Mrs. Bradshaw has been a member of Pleiades since 1999, and she has been the organization’s president since 2000. “It’s an artist-run gallery. I love the place. I’ve shown at commercial galleries,and I like this much more.You feel like you’re in control,” she said.
Though the fish market project was professional, it was also deeply personal. After Mrs. Bradshaw graduated from the Pratt Institute in 1984, she found a job at a clothing store in the Seaport neighborhood. Across the street was McDuffee’s Irish Coffee House, and in that tavern she met her husband, Joe Bradshaw. She moved into his apartment in Southbridge Towers, a Mitchell-Lama building, where the couple lived for 18 years. And from that perch, she watched the neighborhood slowly change.
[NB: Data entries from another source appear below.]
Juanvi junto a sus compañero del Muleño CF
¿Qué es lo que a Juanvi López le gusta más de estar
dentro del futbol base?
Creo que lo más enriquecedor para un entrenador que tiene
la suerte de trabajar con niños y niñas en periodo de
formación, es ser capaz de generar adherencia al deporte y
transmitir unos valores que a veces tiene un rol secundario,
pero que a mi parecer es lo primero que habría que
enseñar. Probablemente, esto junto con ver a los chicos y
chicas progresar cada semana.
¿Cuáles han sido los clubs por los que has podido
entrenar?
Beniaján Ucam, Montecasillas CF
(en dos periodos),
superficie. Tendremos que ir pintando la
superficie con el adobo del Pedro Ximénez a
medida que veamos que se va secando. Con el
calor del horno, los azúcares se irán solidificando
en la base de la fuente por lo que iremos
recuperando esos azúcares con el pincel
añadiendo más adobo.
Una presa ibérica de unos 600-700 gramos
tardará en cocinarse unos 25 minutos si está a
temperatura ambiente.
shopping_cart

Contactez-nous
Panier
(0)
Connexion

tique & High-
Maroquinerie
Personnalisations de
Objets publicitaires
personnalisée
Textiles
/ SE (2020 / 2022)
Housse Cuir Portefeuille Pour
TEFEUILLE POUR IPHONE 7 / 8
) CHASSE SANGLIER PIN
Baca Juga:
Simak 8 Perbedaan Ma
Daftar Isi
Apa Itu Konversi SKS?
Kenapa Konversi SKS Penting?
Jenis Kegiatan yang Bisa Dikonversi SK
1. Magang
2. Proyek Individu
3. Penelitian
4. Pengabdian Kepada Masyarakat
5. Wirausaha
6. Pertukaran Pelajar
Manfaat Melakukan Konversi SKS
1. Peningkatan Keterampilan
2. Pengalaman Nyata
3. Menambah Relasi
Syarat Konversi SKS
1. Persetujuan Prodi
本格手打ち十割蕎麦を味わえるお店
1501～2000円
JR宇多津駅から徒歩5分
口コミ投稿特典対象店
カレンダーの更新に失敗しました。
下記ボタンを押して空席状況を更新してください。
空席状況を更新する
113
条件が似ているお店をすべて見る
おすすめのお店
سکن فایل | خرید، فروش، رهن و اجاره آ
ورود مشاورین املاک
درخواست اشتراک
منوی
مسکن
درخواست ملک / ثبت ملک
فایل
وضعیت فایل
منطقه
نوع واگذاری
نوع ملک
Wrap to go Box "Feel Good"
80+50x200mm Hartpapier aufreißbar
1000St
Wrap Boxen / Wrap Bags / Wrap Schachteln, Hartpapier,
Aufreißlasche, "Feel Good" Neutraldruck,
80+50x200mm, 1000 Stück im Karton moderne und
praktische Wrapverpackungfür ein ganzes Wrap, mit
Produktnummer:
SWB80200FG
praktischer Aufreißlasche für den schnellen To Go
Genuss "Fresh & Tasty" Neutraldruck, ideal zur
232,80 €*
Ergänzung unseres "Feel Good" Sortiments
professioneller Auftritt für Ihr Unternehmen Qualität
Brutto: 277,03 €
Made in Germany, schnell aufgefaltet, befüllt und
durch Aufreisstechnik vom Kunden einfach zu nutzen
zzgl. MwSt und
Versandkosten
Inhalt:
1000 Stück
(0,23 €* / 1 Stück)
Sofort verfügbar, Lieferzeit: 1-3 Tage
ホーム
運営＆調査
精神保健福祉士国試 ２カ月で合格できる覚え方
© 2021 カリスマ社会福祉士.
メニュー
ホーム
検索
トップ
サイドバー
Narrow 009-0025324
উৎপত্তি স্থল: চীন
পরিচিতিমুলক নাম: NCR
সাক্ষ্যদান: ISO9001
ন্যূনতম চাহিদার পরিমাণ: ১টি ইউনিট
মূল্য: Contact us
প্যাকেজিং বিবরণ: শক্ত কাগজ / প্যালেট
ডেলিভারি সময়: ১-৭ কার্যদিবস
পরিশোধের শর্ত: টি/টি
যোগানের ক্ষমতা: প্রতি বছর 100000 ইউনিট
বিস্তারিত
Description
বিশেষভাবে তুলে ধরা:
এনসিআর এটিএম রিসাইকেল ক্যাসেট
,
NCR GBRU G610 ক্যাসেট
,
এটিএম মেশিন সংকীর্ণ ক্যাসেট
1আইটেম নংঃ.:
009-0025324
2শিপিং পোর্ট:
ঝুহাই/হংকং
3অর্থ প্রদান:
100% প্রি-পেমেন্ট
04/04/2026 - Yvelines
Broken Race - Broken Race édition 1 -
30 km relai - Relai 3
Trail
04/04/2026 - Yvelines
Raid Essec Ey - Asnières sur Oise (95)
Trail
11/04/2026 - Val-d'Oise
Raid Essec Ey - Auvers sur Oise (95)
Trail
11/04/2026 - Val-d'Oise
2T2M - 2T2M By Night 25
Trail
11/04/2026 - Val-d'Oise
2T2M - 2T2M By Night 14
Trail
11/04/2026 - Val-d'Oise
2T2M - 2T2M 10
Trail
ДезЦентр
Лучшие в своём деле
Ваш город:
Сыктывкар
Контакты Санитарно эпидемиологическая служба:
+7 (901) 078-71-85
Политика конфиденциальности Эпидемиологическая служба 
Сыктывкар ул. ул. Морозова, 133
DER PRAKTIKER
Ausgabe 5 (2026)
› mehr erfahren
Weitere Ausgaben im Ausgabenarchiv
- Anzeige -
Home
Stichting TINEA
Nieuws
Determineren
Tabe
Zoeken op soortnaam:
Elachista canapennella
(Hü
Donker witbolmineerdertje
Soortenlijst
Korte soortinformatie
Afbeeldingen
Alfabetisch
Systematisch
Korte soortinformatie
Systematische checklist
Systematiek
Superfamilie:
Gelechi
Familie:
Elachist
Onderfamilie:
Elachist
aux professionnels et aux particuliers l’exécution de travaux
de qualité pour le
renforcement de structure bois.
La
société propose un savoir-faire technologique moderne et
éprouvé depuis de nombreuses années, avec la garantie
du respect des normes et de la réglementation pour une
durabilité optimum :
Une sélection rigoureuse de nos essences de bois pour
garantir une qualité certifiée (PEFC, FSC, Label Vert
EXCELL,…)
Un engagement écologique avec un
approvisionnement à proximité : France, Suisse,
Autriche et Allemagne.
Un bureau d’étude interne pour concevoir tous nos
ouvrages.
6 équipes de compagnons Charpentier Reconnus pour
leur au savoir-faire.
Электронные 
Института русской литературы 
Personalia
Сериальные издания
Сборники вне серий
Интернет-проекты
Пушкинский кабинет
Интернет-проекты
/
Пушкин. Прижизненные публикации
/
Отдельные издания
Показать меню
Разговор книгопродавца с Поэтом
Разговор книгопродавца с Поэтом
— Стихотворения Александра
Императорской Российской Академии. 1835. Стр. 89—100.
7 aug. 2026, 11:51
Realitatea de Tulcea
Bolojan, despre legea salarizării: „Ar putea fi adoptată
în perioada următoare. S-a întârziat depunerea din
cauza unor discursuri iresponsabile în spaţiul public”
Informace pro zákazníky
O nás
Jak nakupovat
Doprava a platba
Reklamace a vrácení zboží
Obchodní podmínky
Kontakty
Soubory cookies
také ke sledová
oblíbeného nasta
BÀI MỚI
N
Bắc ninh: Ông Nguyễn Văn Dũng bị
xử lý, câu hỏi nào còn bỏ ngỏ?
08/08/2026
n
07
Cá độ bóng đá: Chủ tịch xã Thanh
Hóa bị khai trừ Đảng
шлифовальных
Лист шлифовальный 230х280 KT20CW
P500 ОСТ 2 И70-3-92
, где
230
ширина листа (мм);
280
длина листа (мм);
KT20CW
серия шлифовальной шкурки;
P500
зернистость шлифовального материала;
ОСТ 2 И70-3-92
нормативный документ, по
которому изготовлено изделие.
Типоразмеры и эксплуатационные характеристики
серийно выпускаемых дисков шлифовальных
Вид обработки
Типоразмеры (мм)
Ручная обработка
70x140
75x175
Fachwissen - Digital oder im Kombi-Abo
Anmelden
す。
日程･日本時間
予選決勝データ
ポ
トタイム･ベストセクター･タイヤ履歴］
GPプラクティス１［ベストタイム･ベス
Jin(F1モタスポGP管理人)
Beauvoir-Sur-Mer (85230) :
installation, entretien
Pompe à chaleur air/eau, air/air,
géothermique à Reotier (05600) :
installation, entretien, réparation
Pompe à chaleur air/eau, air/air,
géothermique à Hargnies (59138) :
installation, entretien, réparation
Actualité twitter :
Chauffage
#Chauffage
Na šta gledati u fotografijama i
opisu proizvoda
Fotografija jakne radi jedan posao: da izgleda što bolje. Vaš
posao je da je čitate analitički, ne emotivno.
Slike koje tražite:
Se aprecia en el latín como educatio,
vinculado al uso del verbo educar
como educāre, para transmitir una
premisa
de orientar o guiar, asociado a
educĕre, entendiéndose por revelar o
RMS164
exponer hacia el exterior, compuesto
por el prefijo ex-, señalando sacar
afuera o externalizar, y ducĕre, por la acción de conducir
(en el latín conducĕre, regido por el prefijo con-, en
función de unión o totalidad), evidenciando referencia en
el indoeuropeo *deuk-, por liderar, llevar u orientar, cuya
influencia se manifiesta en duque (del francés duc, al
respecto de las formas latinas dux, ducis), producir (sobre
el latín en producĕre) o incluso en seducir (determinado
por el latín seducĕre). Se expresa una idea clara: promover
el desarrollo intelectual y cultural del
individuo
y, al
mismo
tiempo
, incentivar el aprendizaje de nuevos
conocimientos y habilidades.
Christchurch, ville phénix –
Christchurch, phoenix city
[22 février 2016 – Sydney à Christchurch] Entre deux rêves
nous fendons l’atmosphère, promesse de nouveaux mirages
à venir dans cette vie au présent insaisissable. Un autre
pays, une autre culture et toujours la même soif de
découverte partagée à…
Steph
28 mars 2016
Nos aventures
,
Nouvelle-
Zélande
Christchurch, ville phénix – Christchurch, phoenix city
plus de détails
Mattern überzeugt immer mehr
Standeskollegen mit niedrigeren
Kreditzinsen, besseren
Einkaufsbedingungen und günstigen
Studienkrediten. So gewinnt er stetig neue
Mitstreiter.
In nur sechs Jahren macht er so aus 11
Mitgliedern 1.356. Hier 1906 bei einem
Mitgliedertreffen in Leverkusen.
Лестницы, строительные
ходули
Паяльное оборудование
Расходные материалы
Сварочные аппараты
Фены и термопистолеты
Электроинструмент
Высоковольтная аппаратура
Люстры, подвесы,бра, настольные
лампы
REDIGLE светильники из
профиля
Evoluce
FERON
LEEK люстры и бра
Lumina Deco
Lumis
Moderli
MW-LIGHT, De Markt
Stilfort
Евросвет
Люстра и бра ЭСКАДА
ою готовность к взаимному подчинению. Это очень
Once dotted with gritty buildings, the Seaport is now full of upscale luxury condos, a mall, and the Heartland Brewery.
Despite all the changes, a sense of neighborliness among the residents – many of whom, like Ms. Bradshaw’s husband, had spent most or all of their lives there – pervaded the Seaport. The omnipresent fish market, with its crusty characters and briny redolence, defined the area’s character.
To capture that, Mrs. Bradshaw turned, as she always does, to the Ashcan painters. Her primary influences are artists like Robert Henri, George Bellows, and Edward Hopper, who created portraits of city people without turning a blind eye to the poverty, dirt, and sometimes unpleasant aspects of urban life. “The real in-your-face New York – it’s not prettified. It’s that moment in time,” she said.
But how’s the market for realism? Though abstract art may be dominating the New York art scene, Mrs. Bradshaw isn’t worried. “I have my own collectors and since I do New York, a lot of New Yorkers enjoy my paintings,” she said. “A lot of first-time art buyers purchase my paintings because they’re easily accessible. I think my art actually sells better than abstract, actually.”
Perhaps because of how deeply personal this project was, completing it was an intensely vivid experience. Mrs. Bradshaw doesn’t plan on packing up and leaving her neighborhood anytime soon, now that the market is gone. But she said, “It’s wiped out. It’s a really strange feeling for everyone who’s lived in the neighborhood for a while. It just feels like we’ve lost something.”
The new market is up and running in the Bronx. And South Street Annie is up there with it, Mrs. Bradshaw said. Does she plan to visit the new fish market? “Probably not.”
Until April 22 (530 W. 25th Street, between Tenth and Eleventh Avenues, 646-230-0056).